Document extract:
It is too soon to plant warm-season vegetables such as tomatoes, eggplants, peppers, squash, and beans—until the soil feels warm (past 70 degrees) in your hand. (In all cases, read Time of Planting, or temperature requirements on plant labels and packets. Many vegetable gardening books for the Northeast provide timing advice for food gardens.

 – If your garden bed will remain fallow this season, for a rest period for you or for the soil, plant the bare areas with a cover-crop such as buckwheat, clover, or another cover crop seed mix from a farm store. Cover crops replenish the soil when they are turned under at the end of the season. You may also cover bare areas with black plastic or straw. Just don’t let bare areas stay bare or weeds will take over. 

Garden planning and landscape shopping 101

The weather is giving us the urge to buy and plant—it’s gardening season at last. Where to start?

Site analysis Professionals take extensive training in order to analyze potential sites for new plantings. Ideally, they know soil type and pH, the hardiness zone, the amount of sun exposure, wind, animal predators in the area, drainage, rainfall, and availablity of water. They figure out all that, before they recommend what trees, shrubs, perennials, vines, and turfgrass to use there.

Records provided:

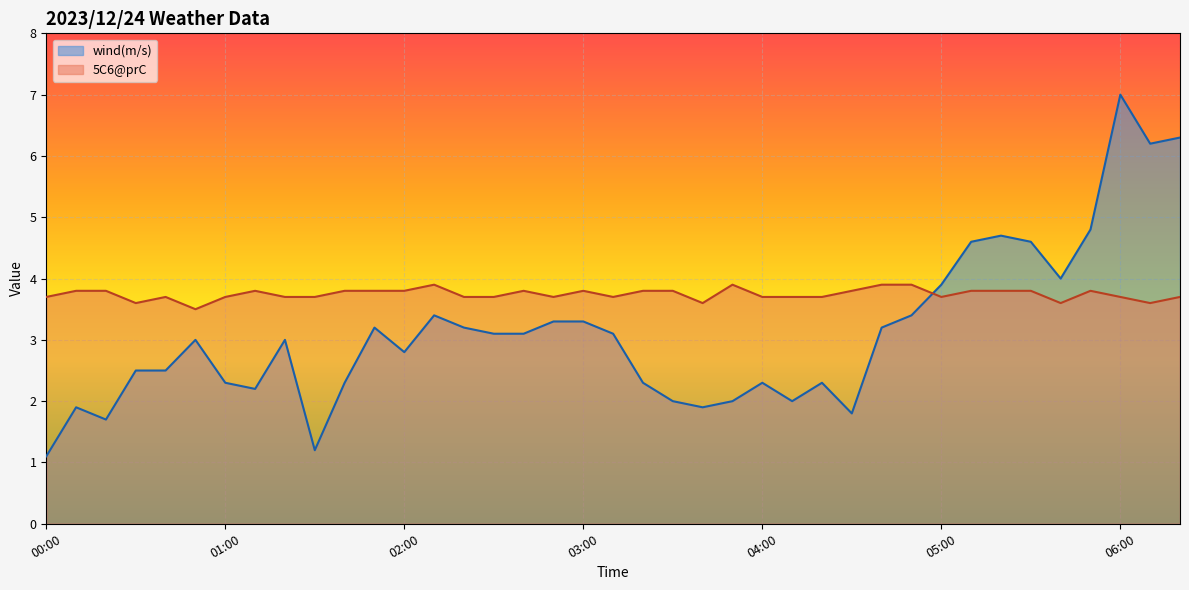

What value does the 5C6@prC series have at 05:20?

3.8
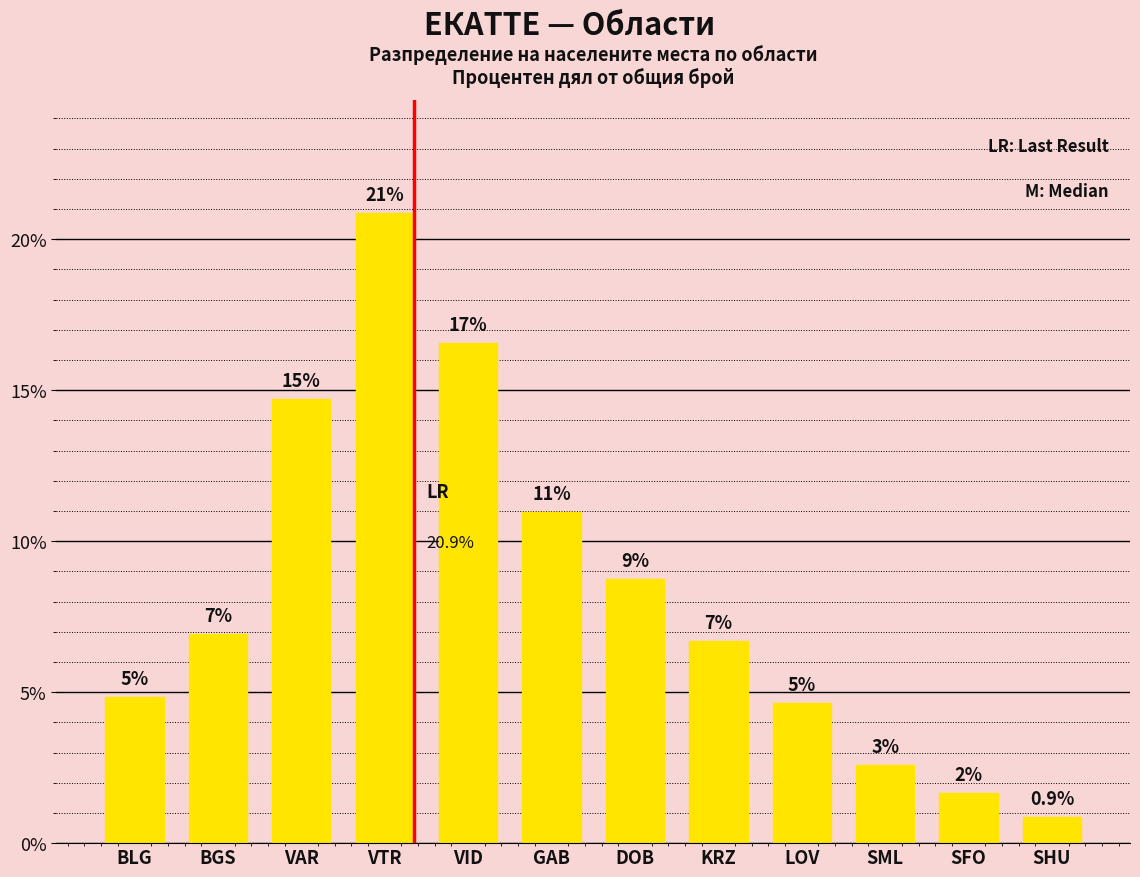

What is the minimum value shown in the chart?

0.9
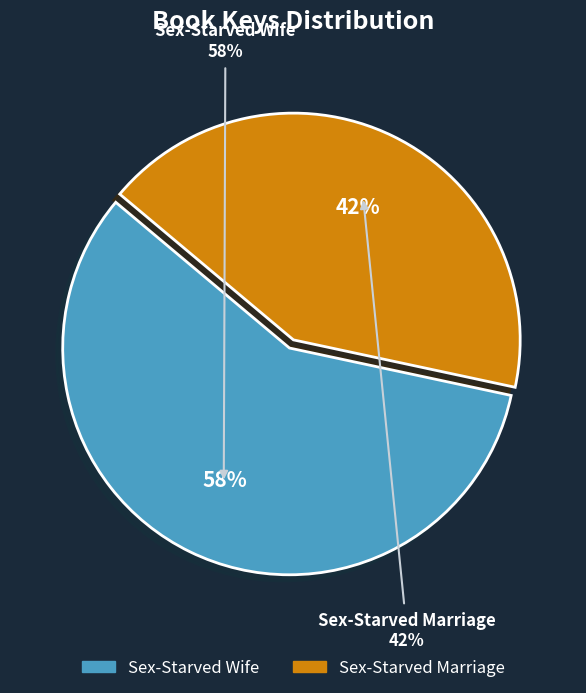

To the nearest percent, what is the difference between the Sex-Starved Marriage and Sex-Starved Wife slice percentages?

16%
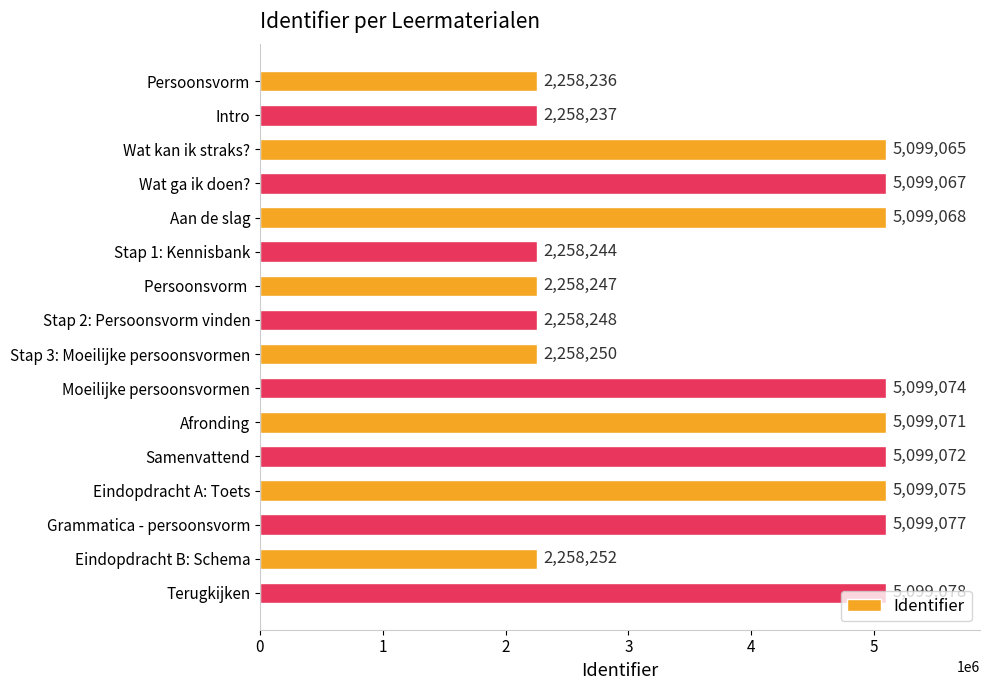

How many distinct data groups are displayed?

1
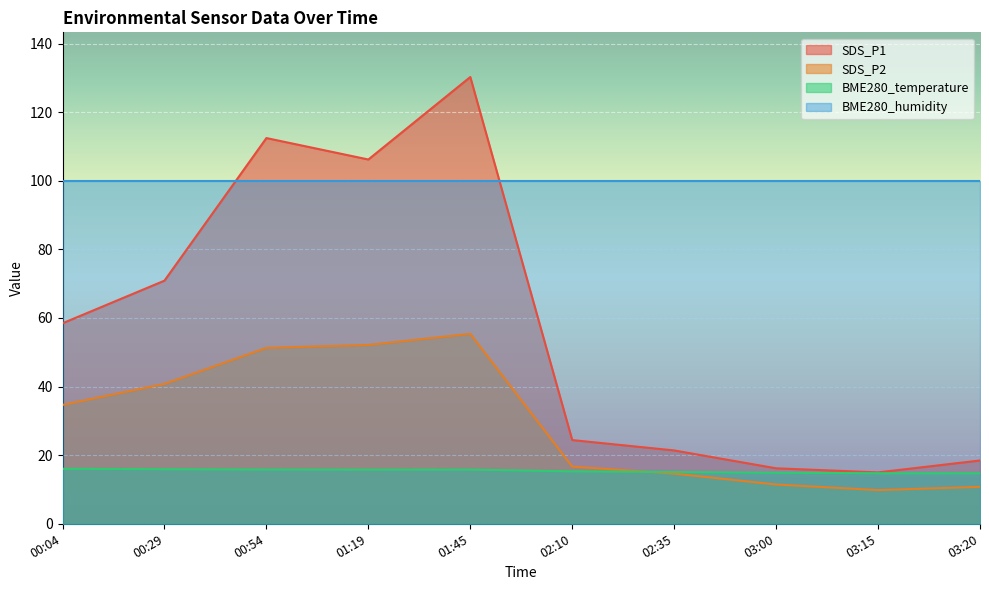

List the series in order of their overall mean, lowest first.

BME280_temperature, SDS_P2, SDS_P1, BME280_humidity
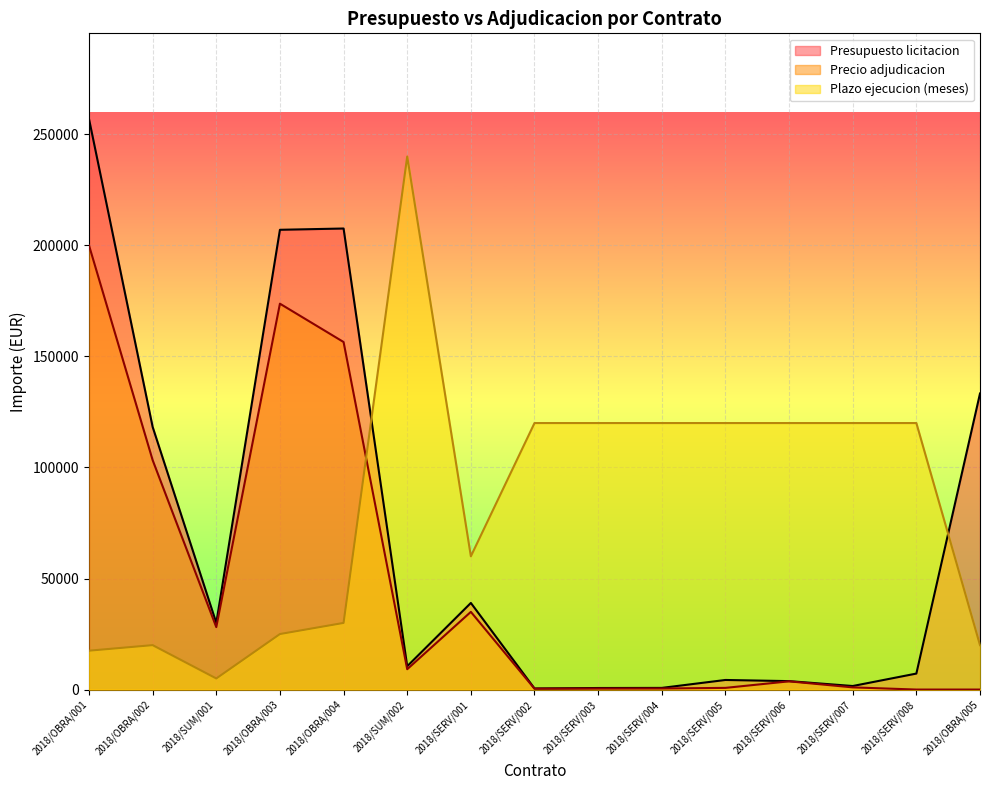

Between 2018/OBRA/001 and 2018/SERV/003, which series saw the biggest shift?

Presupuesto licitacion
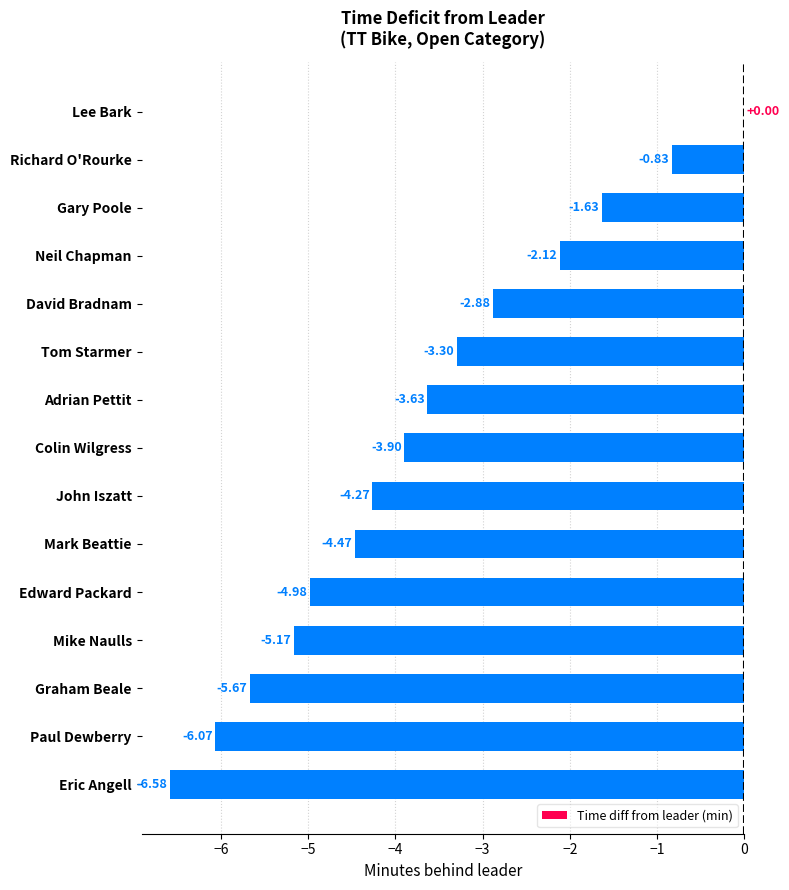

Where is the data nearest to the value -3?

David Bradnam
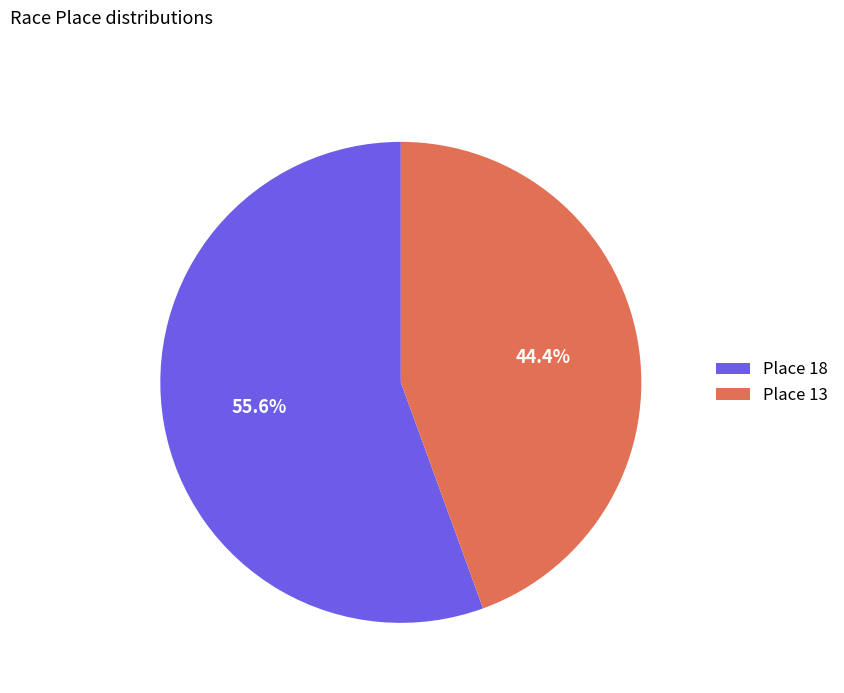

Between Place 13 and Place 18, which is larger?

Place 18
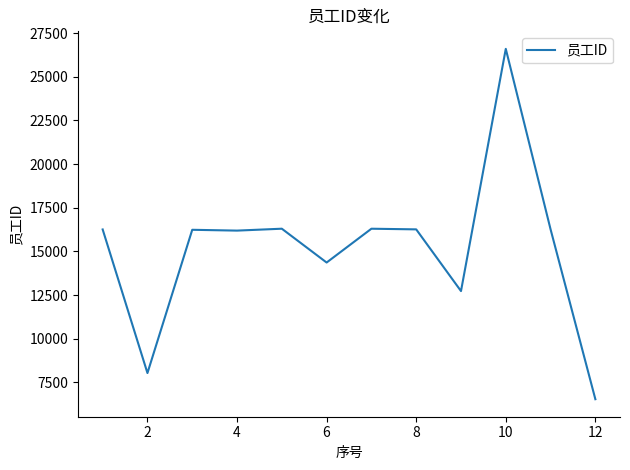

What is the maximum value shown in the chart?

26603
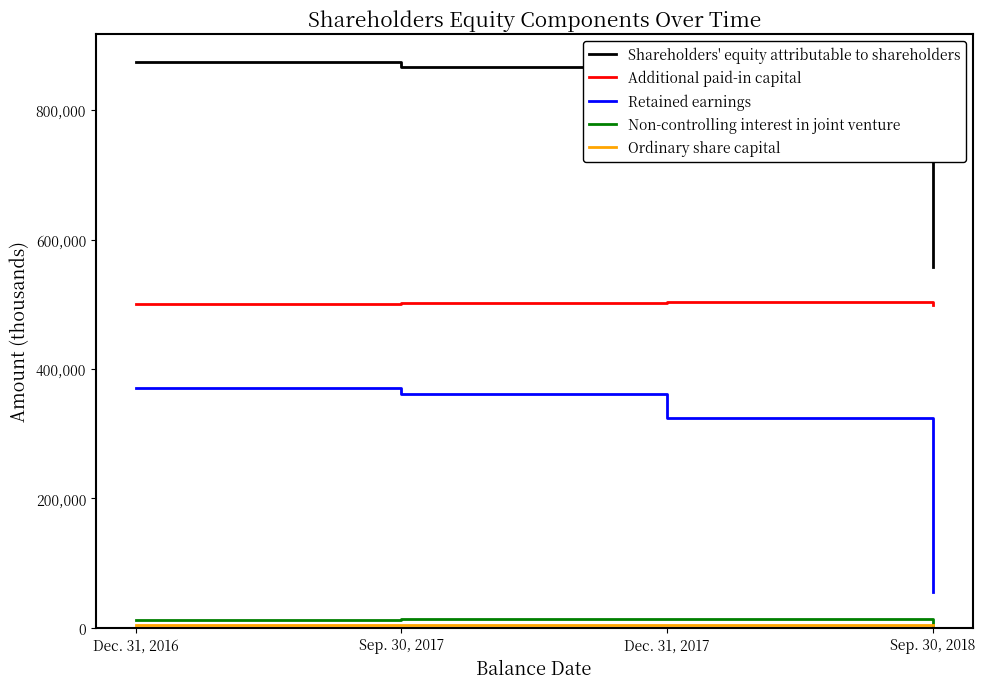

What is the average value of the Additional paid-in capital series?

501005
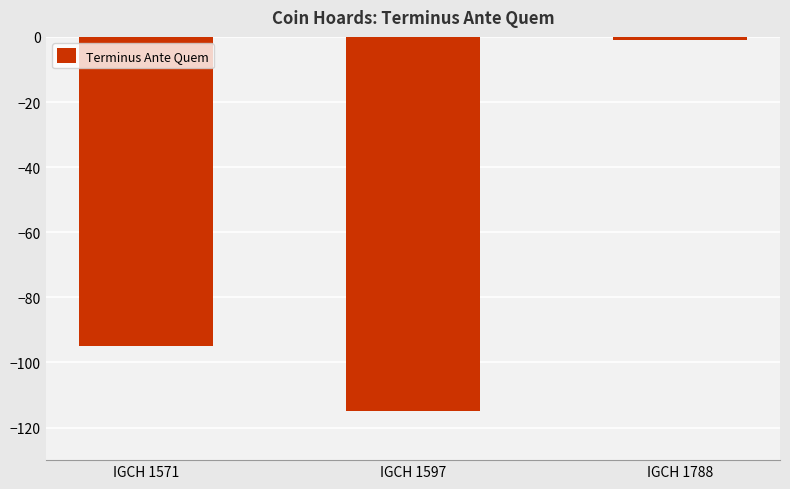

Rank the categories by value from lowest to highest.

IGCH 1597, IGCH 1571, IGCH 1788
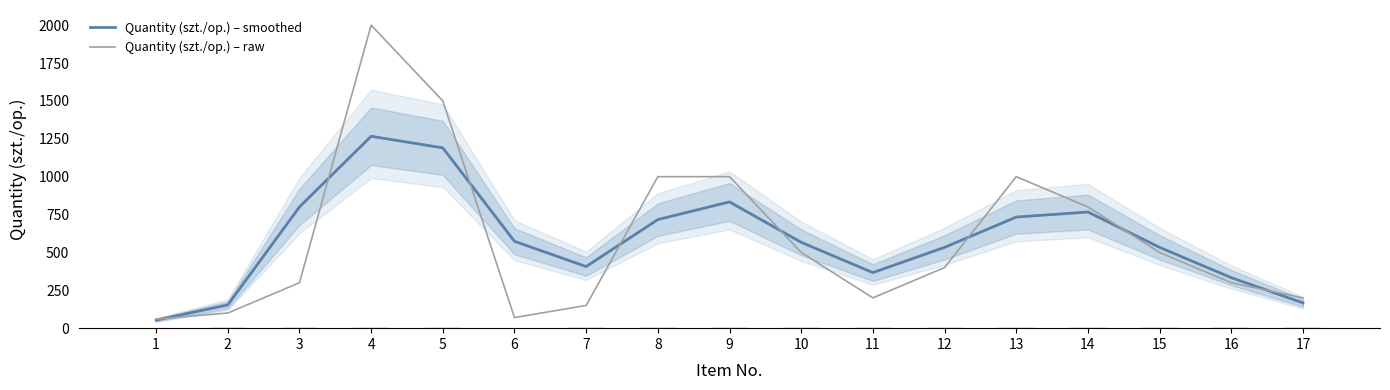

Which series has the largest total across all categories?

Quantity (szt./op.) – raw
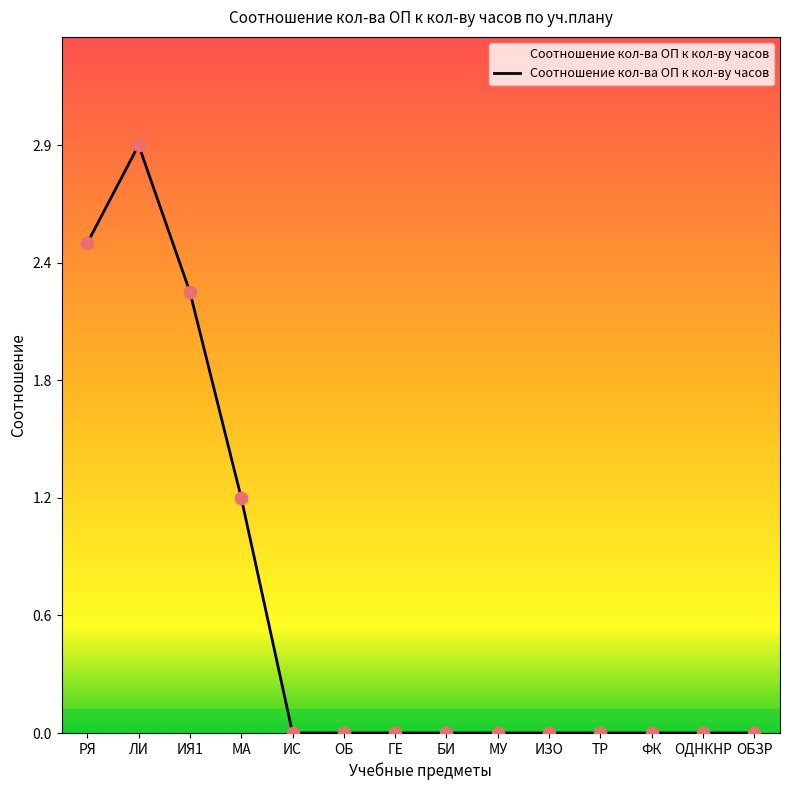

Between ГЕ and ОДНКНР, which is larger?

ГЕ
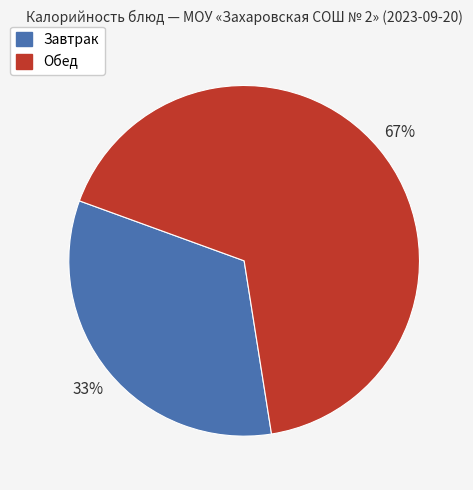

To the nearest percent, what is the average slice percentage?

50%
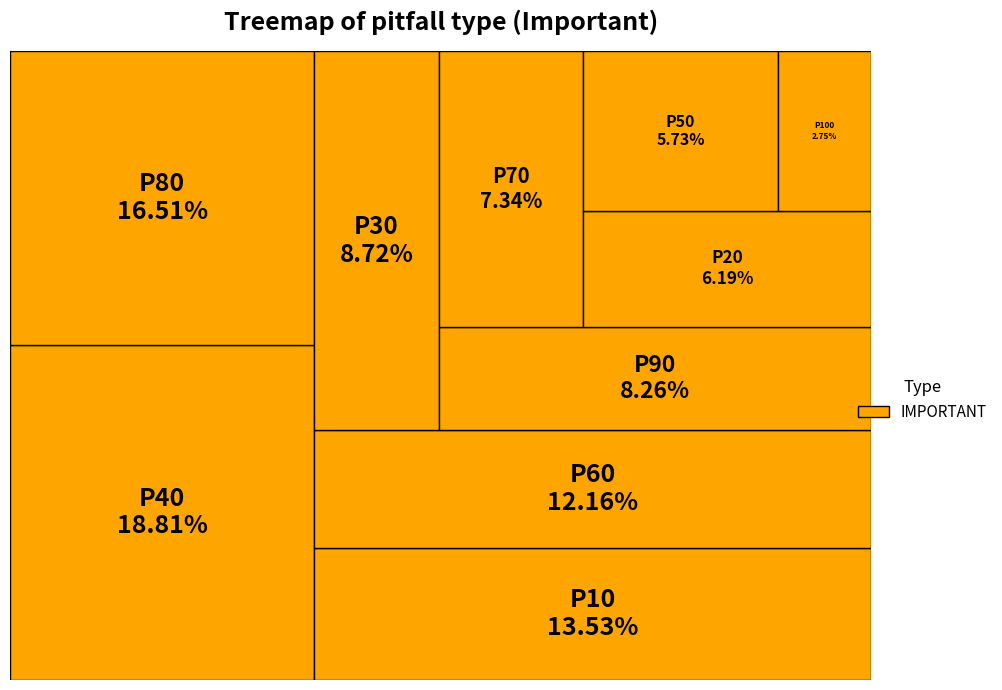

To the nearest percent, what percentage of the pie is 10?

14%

What to do:
A – In the gardening text, rewrite the passage from "It is too soon" up to and including "Where to start?", changing "straw" to "shredded leaves".
B – Pick up the gardening text after its final sentence and extend it with a few more paragraphs.

Results by task:
A –
It is too soon to plant warm-season vegetables such as tomatoes, eggplants, peppers, squash, and beans—until the soil feels warm (past 70 degrees) in your hand. (In all cases, read Time of Planting, or temperature requirements on plant labels and packets. Many vegetable gardening books for the Northeast provide timing advice for food gardens.

 – If your garden bed will remain fallow this season, for a rest period for you or for the soil, plant the bare areas with a cover-crop such as buckwheat, clover, or another cover crop seed mix from a farm store. Cover crops replenish the soil when they are turned under at the end of the season. You may also cover bare areas with black plastic or shredded leaves. Just don’t let bare areas stay bare or weeds will take over. 

Garden planning and landscape shopping 101

The weather is giving us the urge to buy and plant—it’s gardening season at last. Where to start?

B –
But it’s garden center time! And what do regular humans do usually? We fall in love with the look of a tree or flowering perennial in the nursery or garden center. And we buy it, figuring that there must be a good place for it around our home. 

That is not the way to do it. Two smarter ways to manage the falling-in-love moment:

1 –Do your own site analysis, like a pro, so you are ready when you go shopping. On each side of your home, where you might potentially grow plants, make notes about the sun, wind, and other factors. Get a soil test done from Cornell Cooperative Extension or your landscaper (especially pH). Dig a hole to see how fast or slowly the water drains. Measure the width and length of planting areas, starting a couple feet from the house, since you always need to leave space behind your “foundation beds.” Know which sides of your house face East, South, West, and North, since that affects the sunshine/shade, and wind. Look at your house from the road, and look out the windows, as you think about what kind of woody plants and garden beds you want to see and what you want others to see. Keep these notes (and pictures) in your car.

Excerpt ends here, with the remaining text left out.